* **Task to complete**
Repeat the entries below in full, with every character unchanged.

* **Source material**

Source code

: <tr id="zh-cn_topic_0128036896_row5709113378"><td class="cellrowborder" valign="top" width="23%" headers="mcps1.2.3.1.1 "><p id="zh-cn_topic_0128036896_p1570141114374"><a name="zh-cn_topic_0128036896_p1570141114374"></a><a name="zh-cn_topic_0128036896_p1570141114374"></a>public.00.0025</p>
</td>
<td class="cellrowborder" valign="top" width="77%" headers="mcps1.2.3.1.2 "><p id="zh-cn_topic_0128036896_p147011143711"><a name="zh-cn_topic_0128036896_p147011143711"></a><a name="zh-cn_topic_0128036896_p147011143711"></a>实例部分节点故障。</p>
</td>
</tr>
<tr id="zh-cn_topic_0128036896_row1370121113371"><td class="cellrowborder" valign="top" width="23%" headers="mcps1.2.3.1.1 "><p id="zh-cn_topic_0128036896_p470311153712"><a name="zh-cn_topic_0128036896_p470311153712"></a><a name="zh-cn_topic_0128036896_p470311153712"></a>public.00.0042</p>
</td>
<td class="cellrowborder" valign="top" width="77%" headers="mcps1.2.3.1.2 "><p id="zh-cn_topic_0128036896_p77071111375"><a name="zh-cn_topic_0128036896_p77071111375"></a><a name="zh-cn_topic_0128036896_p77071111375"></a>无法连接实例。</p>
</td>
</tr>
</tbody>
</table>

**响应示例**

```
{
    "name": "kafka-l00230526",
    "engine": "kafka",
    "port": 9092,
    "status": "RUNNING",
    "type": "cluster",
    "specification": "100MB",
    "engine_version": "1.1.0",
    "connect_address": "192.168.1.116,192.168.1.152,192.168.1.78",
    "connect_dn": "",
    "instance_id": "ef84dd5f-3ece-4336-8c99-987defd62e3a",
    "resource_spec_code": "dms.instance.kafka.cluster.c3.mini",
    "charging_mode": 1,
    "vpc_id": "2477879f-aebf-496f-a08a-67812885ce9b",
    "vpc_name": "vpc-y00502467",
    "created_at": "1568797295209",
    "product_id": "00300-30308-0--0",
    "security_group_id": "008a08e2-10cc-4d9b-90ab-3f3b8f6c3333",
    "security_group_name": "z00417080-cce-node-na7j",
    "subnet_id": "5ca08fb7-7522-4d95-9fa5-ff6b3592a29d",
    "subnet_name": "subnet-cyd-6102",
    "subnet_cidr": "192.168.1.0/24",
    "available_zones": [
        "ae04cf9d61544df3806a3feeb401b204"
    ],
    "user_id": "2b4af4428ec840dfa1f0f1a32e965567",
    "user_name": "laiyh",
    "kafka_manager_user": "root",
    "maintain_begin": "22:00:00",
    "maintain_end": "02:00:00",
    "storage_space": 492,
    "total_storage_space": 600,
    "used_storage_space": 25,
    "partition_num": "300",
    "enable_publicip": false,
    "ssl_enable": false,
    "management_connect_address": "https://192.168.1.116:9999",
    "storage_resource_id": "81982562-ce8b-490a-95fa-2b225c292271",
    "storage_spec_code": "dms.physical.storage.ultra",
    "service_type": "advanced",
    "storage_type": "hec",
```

* **Answer below**
Source code

: <tr id="zh-cn_topic_0128036896_row5709113378"><td class="cellrowborder" valign="top" width="23%" headers="mcps1.2.3.1.1 "><p id="zh-cn_topic_0128036896_p1570141114374"><a name="zh-cn_topic_0128036896_p1570141114374"></a><a name="zh-cn_topic_0128036896_p1570141114374"></a>public.00.0025</p>
</td>
<td class="cellrowborder" valign="top" width="77%" headers="mcps1.2.3.1.2 "><p id="zh-cn_topic_0128036896_p147011143711"><a name="zh-cn_topic_0128036896_p147011143711"></a><a name="zh-cn_topic_0128036896_p147011143711"></a>实例部分节点故障。</p>
</td>
</tr>
<tr id="zh-cn_topic_0128036896_row1370121113371"><td class="cellrowborder" valign="top" width="23%" headers="mcps1.2.3.1.1 "><p id="zh-cn_topic_0128036896_p470311153712"><a name="zh-cn_topic_0128036896_p470311153712"></a><a name="zh-cn_topic_0128036896_p470311153712"></a>public.00.0042</p>
</td>
<td class="cellrowborder" valign="top" width="77%" headers="mcps1.2.3.1.2 "><p id="zh-cn_topic_0128036896_p77071111375"><a name="zh-cn_topic_0128036896_p77071111375"></a><a name="zh-cn_topic_0128036896_p77071111375"></a>无法连接实例。</p>
</td>
</tr>
</tbody>
</table>

**响应示例**

```
{
    "name": "kafka-l00230526",
    "engine": "kafka",
    "port": 9092,
    "status": "RUNNING",
    "type": "cluster",
    "specification": "100MB",
    "engine_version": "1.1.0",
    "connect_address": "192.168.1.116,192.168.1.152,192.168.1.78",
    "connect_dn": "",
    "instance_id": "ef84dd5f-3ece-4336-8c99-987defd62e3a",
    "resource_spec_code": "dms.instance.kafka.cluster.c3.mini",
    "charging_mode": 1,
    "vpc_id": "2477879f-aebf-496f-a08a-67812885ce9b",
    "vpc_name": "vpc-y00502467",
    "created_at": "1568797295209",
    "product_id": "00300-30308-0--0",
    "security_group_id": "008a08e2-10cc-4d9b-90ab-3f3b8f6c3333",
    "security_group_name": "z00417080-cce-node-na7j",
    "subnet_id": "5ca08fb7-7522-4d95-9fa5-ff6b3592a29d",
    "subnet_name": "subnet-cyd-6102",
    "subnet_cidr": "192.168.1.0/24",
    "available_zones": [
        "ae04cf9d61544df3806a3feeb401b204"
    ],
    "user_id": "2b4af4428ec840dfa1f0f1a32e965567",
    "user_name": "laiyh",
    "kafka_manager_user": "root",
    "maintain_begin": "22:00:00",
    "maintain_end": "02:00:00",
    "storage_space": 492,
    "total_storage_space": 600,
    "used_storage_space": 25,
    "partition_num": "300",
    "enable_publicip": false,
    "ssl_enable": false,
    "management_connect_address": "https://192.168.1.116:9999",
    "storage_resource_id": "81982562-ce8b-490a-95fa-2b225c292271",
    "storage_spec_code": "dms.physical.storage.ultra",
    "service_type": "advanced",
    "storage_type": "hec",
```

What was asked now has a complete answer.